- _Problem description_:
Extract every line between the one with "Chien qui halète" and the end of the entries, both included, word for word and free of pictures.

= = = =

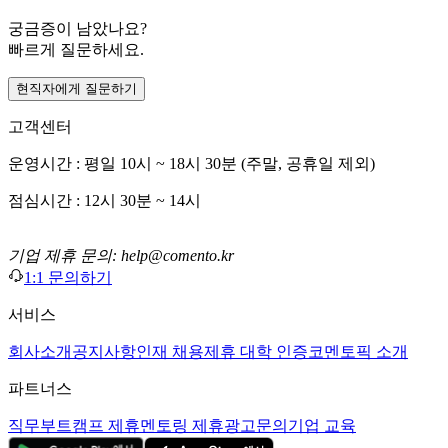
궁금증이 남았나요?
빠르게 질문하세요.
현직자에게 질문하기
고객센터
운영시간 : 평일 10시 ~ 18시 30분 (주말, 공휴일 제외)
점심시간 : 12시 30분 ~ 14시
기업 제휴 문의: help@comento.kr
1:1 문의하기
서비스
회사소개
공지사항
인재 채용
제휴 대학 인증
코멘토픽 소개
파트너스
직무부트캠프 제휴
멘토링 제휴
광고문의
기업 교육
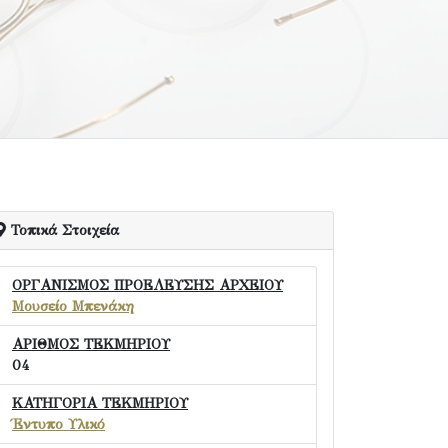
Τοπικά Στοιχεία
ΟΡΓΑΝΙΣΜΟΣ ΠΡΟΕΛΕΥΣΗΣ ΑΡΧΕΙΟΥ
Μουσείο Μπενάκη
ΑΡΙΘΜΟΣ ΤΕΚΜΗΡΙΟΥ
04
ΚΑΤΗΓΟΡΙΑ ΤΕΚΜΗΡΙΟΥ
Έντυπο Υλικό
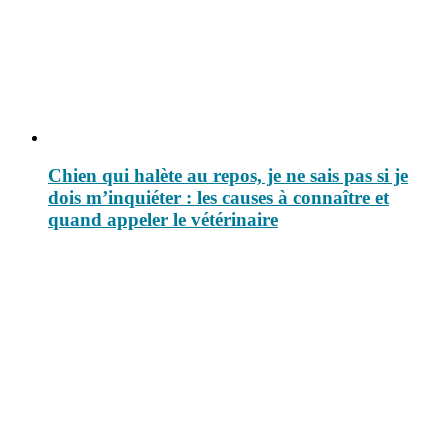
Chien qui halète au repos, je ne sais pas si je
dois m’inquiéter : les causes à connaître et
quand appeler le vétérinaire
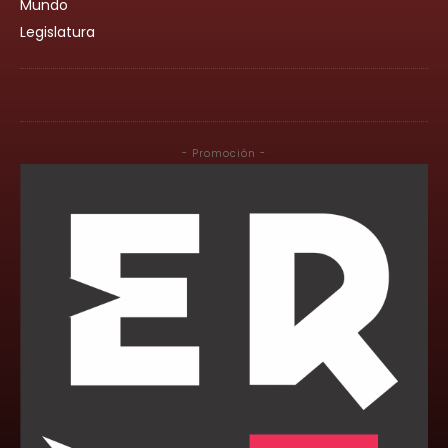
Mundo
Legislatura
- Promoción -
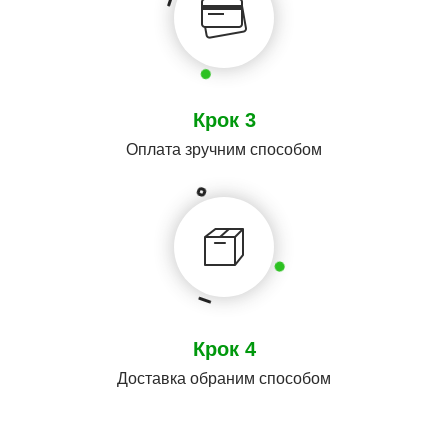
Крок 3
Оплата зручним способом
Крок 4
Доставка обраним способом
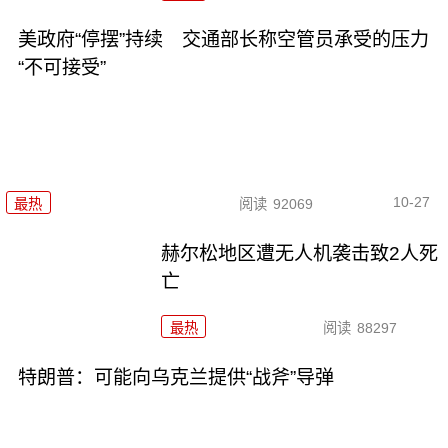
美政府“停摆”持续 交通部长称空管员承受的压力
“不可接受”
10-27
最热
阅读
92069
赫尔松地区遭无人机袭击致2人死
亡
最热
阅读
88297
特朗普：可能向乌克兰提供“战斧”导弹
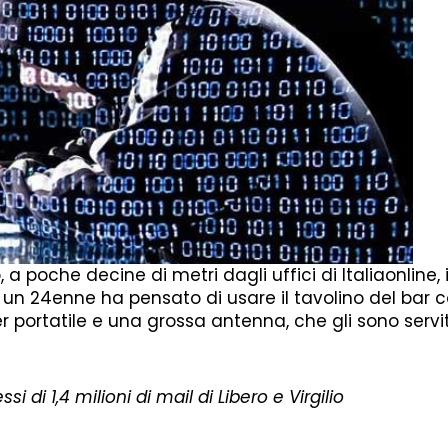
a poche decine di metri dagli uffici di Italiaonline,
ni, un 24enne ha pensato di usare il tavolino del bar
 portatile e una grossa antenna, che gli sono servit
si di 1,4 milioni di mail di Libero e Virgilio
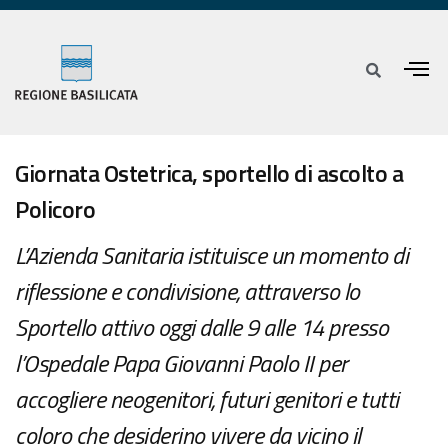
Giornata Ostetrica, sportello di ascolto a
Policoro
L’Azienda Sanitaria istituisce un momento di
riflessione e condivisione, attraverso lo
Sportello attivo oggi dalle 9 alle 14 presso
l’Ospedale Papa Giovanni Paolo II per
accogliere neogenitori, futuri genitori e tutti
coloro che desiderino vivere da vicino il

= = = =

- _Exercise result_:
Chien qui halète au repos, je ne sais pas si je
dois m’inquiéter : les causes à connaître et
quand appeler le vétérinaire
Mundo
Legislatura
- Promoción -
Крок 3
Оплата зручним способом
Крок 4
Доставка обраним способом
美政府“停摆”持续 交通部长称空管员承受的压力
“不可接受”
10-27
最热
阅读
92069
赫尔松地区遭无人机袭击致2人死
亡
最热
阅读
88297
特朗普：可能向乌克兰提供“战斧”导弹
a poche decine di metri dagli uffici di Italiaonline,
ni, un 24enne ha pensato di usare il tavolino del bar
 portatile e una grossa antenna, che gli sono servit
si di 1,4 milioni di mail di Libero e Virgilio
Giornata Ostetrica, sportello di ascolto a
Policoro
L’Azienda Sanitaria istituisce un momento di
riflessione e condivisione, attraverso lo
Sportello attivo oggi dalle 9 alle 14 presso
l’Ospedale Papa Giovanni Paolo II per
accogliere neogenitori, futuri genitori e tutti
coloro che desiderino vivere da vicino il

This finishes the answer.